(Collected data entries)

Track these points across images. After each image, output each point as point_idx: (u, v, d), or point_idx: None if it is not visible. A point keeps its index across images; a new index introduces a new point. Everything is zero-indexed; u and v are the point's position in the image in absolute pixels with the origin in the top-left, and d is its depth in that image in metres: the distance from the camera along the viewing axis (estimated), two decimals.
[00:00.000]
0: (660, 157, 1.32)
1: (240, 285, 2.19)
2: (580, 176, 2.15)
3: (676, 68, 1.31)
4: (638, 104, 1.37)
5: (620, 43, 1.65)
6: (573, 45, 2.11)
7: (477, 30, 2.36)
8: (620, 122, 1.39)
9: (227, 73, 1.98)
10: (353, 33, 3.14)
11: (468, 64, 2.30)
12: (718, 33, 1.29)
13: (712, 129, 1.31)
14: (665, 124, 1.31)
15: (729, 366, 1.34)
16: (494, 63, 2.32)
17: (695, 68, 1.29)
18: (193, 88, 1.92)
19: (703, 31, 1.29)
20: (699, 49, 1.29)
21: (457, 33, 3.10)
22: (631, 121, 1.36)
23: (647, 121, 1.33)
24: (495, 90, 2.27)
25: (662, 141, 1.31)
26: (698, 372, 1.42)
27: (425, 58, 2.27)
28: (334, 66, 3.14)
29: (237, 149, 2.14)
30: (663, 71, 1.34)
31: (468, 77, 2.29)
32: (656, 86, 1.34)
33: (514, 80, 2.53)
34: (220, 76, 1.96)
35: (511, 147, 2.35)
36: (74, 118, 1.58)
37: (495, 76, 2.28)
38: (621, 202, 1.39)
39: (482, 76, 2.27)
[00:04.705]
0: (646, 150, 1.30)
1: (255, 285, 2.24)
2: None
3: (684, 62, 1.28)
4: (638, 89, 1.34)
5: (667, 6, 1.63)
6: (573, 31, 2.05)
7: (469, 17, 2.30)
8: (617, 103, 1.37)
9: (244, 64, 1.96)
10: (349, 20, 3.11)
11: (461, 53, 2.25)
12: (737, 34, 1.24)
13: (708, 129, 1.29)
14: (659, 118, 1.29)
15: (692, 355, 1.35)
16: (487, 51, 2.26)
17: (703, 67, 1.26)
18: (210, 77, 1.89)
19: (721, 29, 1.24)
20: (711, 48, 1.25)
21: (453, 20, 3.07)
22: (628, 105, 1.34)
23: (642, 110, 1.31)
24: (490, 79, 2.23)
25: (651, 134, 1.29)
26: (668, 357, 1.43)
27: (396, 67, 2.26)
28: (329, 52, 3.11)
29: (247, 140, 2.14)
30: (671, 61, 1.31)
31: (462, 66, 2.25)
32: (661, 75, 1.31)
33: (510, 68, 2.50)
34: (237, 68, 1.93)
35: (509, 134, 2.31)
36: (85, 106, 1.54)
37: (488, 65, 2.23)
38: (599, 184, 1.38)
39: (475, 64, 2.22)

**Prompt:** Preserving every character, copy the records above out again.

**Exercise output:**
Track these points across images. After each image, output each point as point_idx: (u, v, d), or point_idx: None if it is not visible. A point keeps its index across images; a new index introduces a new point. Everything is zero-indexed; u and v are the point's position in the image in absolute pixels with the origin in the top-left, and d is its depth in that image in metres: the distance from the camera along the viewing axis (estimated), two decimals.
[00:00.000]
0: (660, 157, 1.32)
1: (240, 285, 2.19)
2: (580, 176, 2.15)
3: (676, 68, 1.31)
4: (638, 104, 1.37)
5: (620, 43, 1.65)
6: (573, 45, 2.11)
7: (477, 30, 2.36)
8: (620, 122, 1.39)
9: (227, 73, 1.98)
10: (353, 33, 3.14)
11: (468, 64, 2.30)
12: (718, 33, 1.29)
13: (712, 129, 1.31)
14: (665, 124, 1.31)
15: (729, 366, 1.34)
16: (494, 63, 2.32)
17: (695, 68, 1.29)
18: (193, 88, 1.92)
19: (703, 31, 1.29)
20: (699, 49, 1.29)
21: (457, 33, 3.10)
22: (631, 121, 1.36)
23: (647, 121, 1.33)
24: (495, 90, 2.27)
25: (662, 141, 1.31)
26: (698, 372, 1.42)
27: (425, 58, 2.27)
28: (334, 66, 3.14)
29: (237, 149, 2.14)
30: (663, 71, 1.34)
31: (468, 77, 2.29)
32: (656, 86, 1.34)
33: (514, 80, 2.53)
34: (220, 76, 1.96)
35: (511, 147, 2.35)
36: (74, 118, 1.58)
37: (495, 76, 2.28)
38: (621, 202, 1.39)
39: (482, 76, 2.27)
[00:04.705]
0: (646, 150, 1.30)
1: (255, 285, 2.24)
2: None
3: (684, 62, 1.28)
4: (638, 89, 1.34)
5: (667, 6, 1.63)
6: (573, 31, 2.05)
7: (469, 17, 2.30)
8: (617, 103, 1.37)
9: (244, 64, 1.96)
10: (349, 20, 3.11)
11: (461, 53, 2.25)
12: (737, 34, 1.24)
13: (708, 129, 1.29)
14: (659, 118, 1.29)
15: (692, 355, 1.35)
16: (487, 51, 2.26)
17: (703, 67, 1.26)
18: (210, 77, 1.89)
19: (721, 29, 1.24)
20: (711, 48, 1.25)
21: (453, 20, 3.07)
22: (628, 105, 1.34)
23: (642, 110, 1.31)
24: (490, 79, 2.23)
25: (651, 134, 1.29)
26: (668, 357, 1.43)
27: (396, 67, 2.26)
28: (329, 52, 3.11)
29: (247, 140, 2.14)
30: (671, 61, 1.31)
31: (462, 66, 2.25)
32: (661, 75, 1.31)
33: (510, 68, 2.50)
34: (237, 68, 1.93)
35: (509, 134, 2.31)
36: (85, 106, 1.54)
37: (488, 65, 2.23)
38: (599, 184, 1.38)
39: (475, 64, 2.22)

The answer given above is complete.